Monday, February 19, 2018

Review: John Marshall, a Man ‘Without Precedent’ - Note for a discussion, "E Pluribus Unum? What Keeps the United States United."


Fergus M. Bordewich, Wall Street Journal

A lifelong Federalist, the Supreme Court chief justice served besides presidents who saw him as an enemy of their values. Fergus M. Bordewich reviews ‘Without Precedent’ by Joel Richard Paul.

Marshall image from article
Excerpt:
The work of the Marshall court appropriately forms the core of Mr. Paul’s book. His elucidation of its decisions—over 1,100, more than half of them written by Marshall—is refreshingly crisp and unhobbled by jargon. Although a lifelong Federalist, Marshall served his entire term during administrations controlled by Republicans, many of whom saw him as an enemy of their values.  ...

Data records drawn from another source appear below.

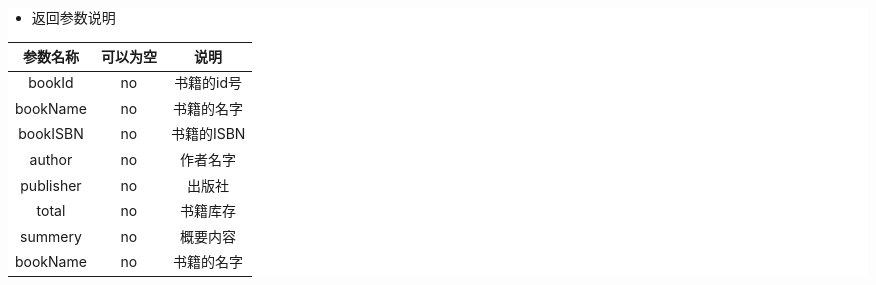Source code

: * 返回参数说明

|参数名称|可以为空|说明|
|:----:|:----:|:----:|
|bookId|no|书籍的id号|
|bookName|no|书籍的名字|
|bookISBN|no|书籍的ISBN|
|author|no|作者名字|
|publisher|no|出版社|
|total|no|书籍库存|
|summery|no|概要内容|
|bookName|no|书籍的名字|
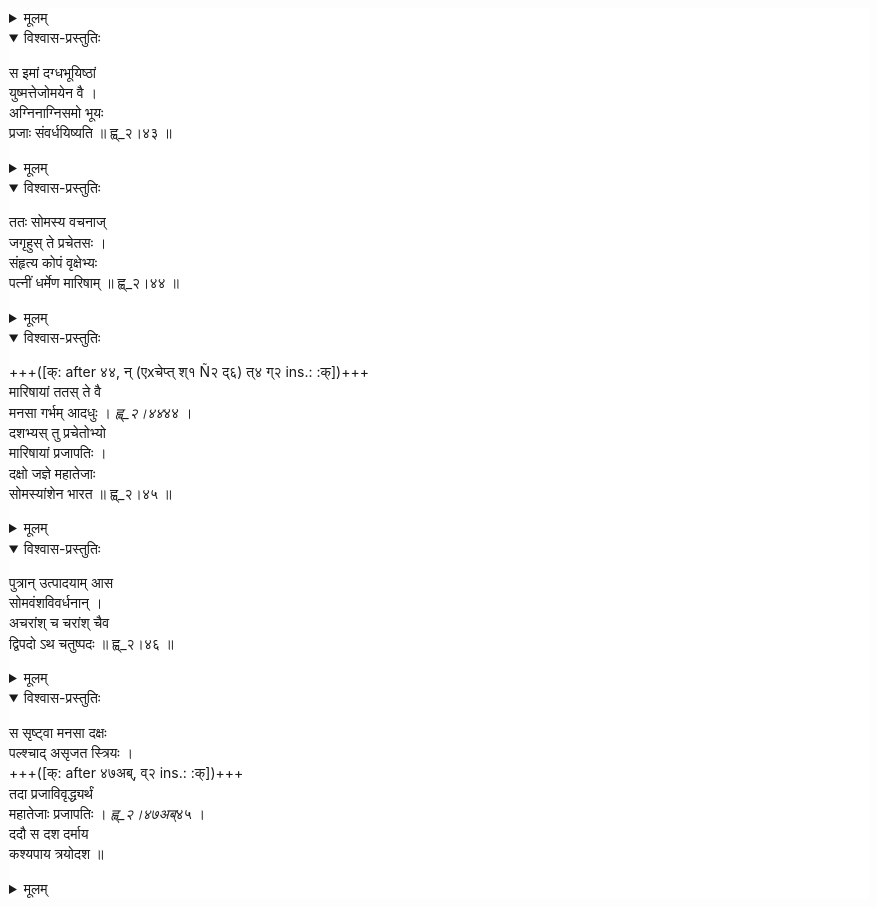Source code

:<details><summary>मूलम्</summary></details>

<details open><summary>विश्वास-प्रस्तुतिः</summary>

स इमां दग्धभूयिष्ठां  
युष्मत्तेजोमयेन वै ।  
अग्निनाग्निसमो भूयः  
प्रजाः संवर्धयिष्यति ॥ ह्व्_२।४३ ॥
</details>

<details><summary>मूलम्</summary></details>

<details open><summary>विश्वास-प्रस्तुतिः</summary>

ततः सोमस्य वचनाज्  
जगृहुस् ते प्रचेतसः ।  
संहृत्य कोपं वृक्षेभ्यः  
पत्नीं धर्मेण मारिषाम् ॥ ह्व्_२।४४ ॥
</details>

<details><summary>मूलम्</summary></details>

<details open><summary>विश्वास-प्रस्तुतिः</summary>

+++([क्: after ४४, न् (एxचेप्त् श्१ Ñ२ द्६) त्४ ग्२ ins.: :क्])+++  
मारिषायां ततस् ते वै  
मनसा गर्भम् आदधुः । *ह्व्_२।४४*४४ ।  
दशभ्यस् तु प्रचेतोभ्यो  
मारिषायां प्रजापतिः ।  
दक्षो जज्ञे महातेजाः  
सोमस्यांशेन भारत ॥ ह्व्_२।४५ ॥
</details>

<details><summary>मूलम्</summary></details>

<details open><summary>विश्वास-प्रस्तुतिः</summary>

पुत्रान् उत्पादयाम् आस  
सोमवंशविवर्धनान् ।  
अचरांश् च चरांश् चैव  
द्विपदो ऽथ चतुष्पदः ॥ ह्व्_२।४६ ॥
</details>

<details><summary>मूलम्</summary></details>

<details open><summary>विश्वास-प्रस्तुतिः</summary>

स सृष्ट्वा मनसा दक्षः  
पल्श्चाद् असृजत स्त्रियः ।  
+++([क्: after ४७अब्, व्२ ins.: :क्])+++  
तदा प्रजाविवृद्ध्यर्थं  
महातेजाः प्रजापतिः । *ह्व्_२।४७अब्*४५ ।  
ददौ स दश दर्माय  
कश्यपाय त्रयोदश ॥
</details>

<details><summary>मूलम्</summary></details>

[T]he court unfurled a sequence of decisions that emphasized the supremacy of federal law, reflecting Marshall’s unbending belief that the Constitution was intended to “restrain or annul the sovereignty of the states” and providing a legal framework for the rejection of states-rights ideology. In 1821, he wrote in Cohens v. Virginia that state laws, “so far as they are repugnant to the constitution and laws of the United States,” were “absolutely void.” He consistently held that the Constitution was not a compact of the states but a creation of the people as such, undermining the premise that would soon gain force in the South: that states could nullify federal law. [JB emphasis]...

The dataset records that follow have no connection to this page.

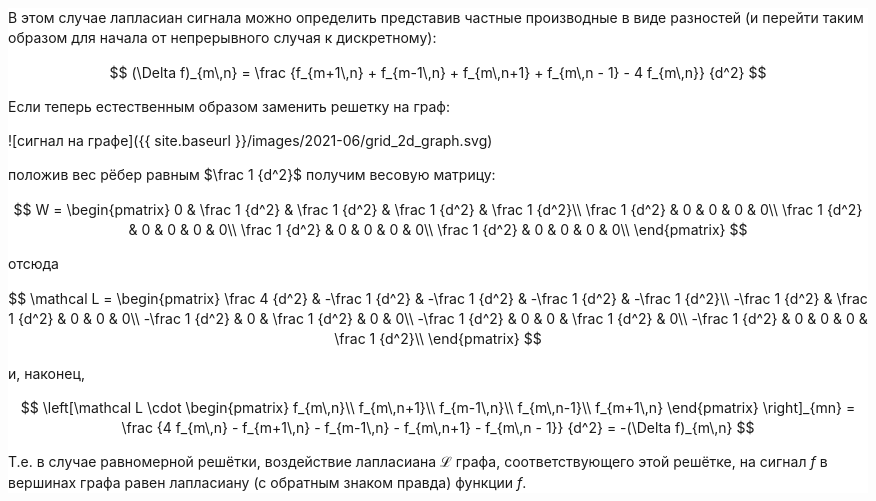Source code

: В этом случае лапласиан сигнала можно определить представив частные производные в виде разностей (и перейти таким образом для начала от непрерывного
случая к дискретному):

$$
(\Delta f)_{m\,n} = \frac {f_{m+1\,n} + f_{m-1\,n} + f_{m\,n+1} + f_{m\,n - 1} - 4 f_{m\,n}} {d^2}
$$

Если теперь естественным образом заменить решетку на граф:

![сигнал на графе]({{ site.baseurl }}/images/2021-06/grid_2d_graph.svg)

положив вес рёбер равным $\frac 1 {d^2}$ получим весовую матрицу:

$$
W =
\begin{pmatrix}
            0 & \frac 1 {d^2} & \frac 1 {d^2} & \frac 1 {d^2} & \frac 1 {d^2}\\
\frac 1 {d^2} &             0 &             0 &             0 &             0\\
\frac 1 {d^2} &             0 &             0 &             0 &             0\\
\frac 1 {d^2} &             0 &             0 &             0 &             0\\
\frac 1 {d^2} &             0 &             0 &             0 &             0\\
\end{pmatrix}
$$

отсюда 

$$
\mathcal L =
\begin{pmatrix}
 \frac 4 {d^2} & -\frac 1 {d^2} & -\frac 1 {d^2} & -\frac 1 {d^2} & -\frac 1 {d^2}\\
-\frac 1 {d^2} &  \frac 1 {d^2} &              0 &              0 &              0\\
-\frac 1 {d^2} &              0 &  \frac 1 {d^2} &              0 &              0\\
-\frac 1 {d^2} &              0 &              0 &  \frac 1 {d^2} &              0\\
-\frac 1 {d^2} &              0 &              0 &              0 &  \frac 1 {d^2}\\
\end{pmatrix}
$$

и, наконец,

$$
\left[\mathcal L \cdot 
\begin{pmatrix}
f_{m\,n}\\ 
f_{m\,n+1}\\ 
f_{m-1\,n}\\ 
f_{m\,n-1}\\ 
f_{m+1\,n}
\end{pmatrix}
\right]_{mn} =
\frac {4 f_{m\,n} - f_{m+1\,n} - f_{m-1\,n} - f_{m\,n+1} - f_{m\,n - 1}} {d^2} = -(\Delta f)_{m\,n} 
$$

Т.е. в случае равномерной решётки, воздействие лапласиана $\mathcal L$ графа, соответствующего этой решётке, на сигнал $f$ в вершинах графа равен
лапласиану (с обратным знаком правда) функции $f$.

Increasingly, Southerners saw Marshall as a traitor to their interests. As Mr. Paul notes, “states rights” was never just an abstract principle; it bore directly on the hard political matter of slavery. ...

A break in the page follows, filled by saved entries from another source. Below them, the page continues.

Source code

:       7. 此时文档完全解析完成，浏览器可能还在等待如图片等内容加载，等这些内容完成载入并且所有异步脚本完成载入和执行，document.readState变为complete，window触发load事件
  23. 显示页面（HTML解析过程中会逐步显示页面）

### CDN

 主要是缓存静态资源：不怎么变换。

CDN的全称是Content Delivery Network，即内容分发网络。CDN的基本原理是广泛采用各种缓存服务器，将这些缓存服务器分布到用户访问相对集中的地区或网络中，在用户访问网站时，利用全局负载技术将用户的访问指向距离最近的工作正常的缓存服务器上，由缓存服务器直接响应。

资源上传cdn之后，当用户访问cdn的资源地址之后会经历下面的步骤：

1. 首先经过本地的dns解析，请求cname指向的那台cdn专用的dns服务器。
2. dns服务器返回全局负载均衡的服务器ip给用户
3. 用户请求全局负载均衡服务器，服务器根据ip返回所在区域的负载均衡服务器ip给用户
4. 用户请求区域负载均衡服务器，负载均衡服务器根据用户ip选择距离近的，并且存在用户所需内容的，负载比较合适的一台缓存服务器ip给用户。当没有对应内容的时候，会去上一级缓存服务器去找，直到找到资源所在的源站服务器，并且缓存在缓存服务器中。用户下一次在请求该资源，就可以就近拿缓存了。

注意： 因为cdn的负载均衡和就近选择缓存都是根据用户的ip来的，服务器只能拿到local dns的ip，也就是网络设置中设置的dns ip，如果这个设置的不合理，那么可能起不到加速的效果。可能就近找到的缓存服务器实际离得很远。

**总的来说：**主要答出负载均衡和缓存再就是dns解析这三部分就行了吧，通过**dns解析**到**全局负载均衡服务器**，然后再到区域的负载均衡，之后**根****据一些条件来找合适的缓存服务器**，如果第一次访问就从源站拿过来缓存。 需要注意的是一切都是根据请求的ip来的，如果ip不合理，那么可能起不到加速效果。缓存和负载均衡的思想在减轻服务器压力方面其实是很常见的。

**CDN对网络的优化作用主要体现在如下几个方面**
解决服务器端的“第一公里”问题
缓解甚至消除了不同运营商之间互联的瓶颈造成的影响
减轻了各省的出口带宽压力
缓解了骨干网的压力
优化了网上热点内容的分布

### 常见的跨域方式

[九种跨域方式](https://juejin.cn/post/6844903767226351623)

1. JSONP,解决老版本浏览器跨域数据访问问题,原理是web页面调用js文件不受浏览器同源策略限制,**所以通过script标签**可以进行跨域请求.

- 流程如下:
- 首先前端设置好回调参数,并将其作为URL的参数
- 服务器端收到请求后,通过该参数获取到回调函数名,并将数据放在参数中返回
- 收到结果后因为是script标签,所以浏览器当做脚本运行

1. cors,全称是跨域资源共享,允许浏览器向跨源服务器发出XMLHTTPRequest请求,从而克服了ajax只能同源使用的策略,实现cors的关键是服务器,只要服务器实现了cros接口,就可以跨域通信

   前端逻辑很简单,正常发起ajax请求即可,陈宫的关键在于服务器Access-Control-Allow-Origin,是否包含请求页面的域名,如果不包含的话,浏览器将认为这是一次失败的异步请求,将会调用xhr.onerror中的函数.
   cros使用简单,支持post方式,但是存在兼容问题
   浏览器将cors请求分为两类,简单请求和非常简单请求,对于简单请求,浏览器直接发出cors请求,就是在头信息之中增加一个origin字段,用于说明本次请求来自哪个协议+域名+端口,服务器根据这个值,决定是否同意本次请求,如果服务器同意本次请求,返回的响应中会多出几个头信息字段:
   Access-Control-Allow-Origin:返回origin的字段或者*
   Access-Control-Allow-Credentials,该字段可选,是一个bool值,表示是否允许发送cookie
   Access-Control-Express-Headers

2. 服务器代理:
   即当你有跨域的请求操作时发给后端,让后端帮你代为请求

The muscular federalism of the early republic died with Marshall, who succumbed to a spinal injury in 1835, at age 79. “Marshall saw with cold clarity that he had become irrelevant in the age of Jackson,” writes Mr. Paul. “His time had passed.” Jackson replaced him with Roger Taney, who would ratify every states-rights claim that came before the court until his own demise during the Civil War. Taney is little remembered today, except as a bulwark of reactionary jurisprudence. Marshall, however, is justly celebrated as the most far-sighted justice ever to lead the Supreme Court. His lasting achievements are ably served by Mr. Paul’s deeply felt and penetrating biography.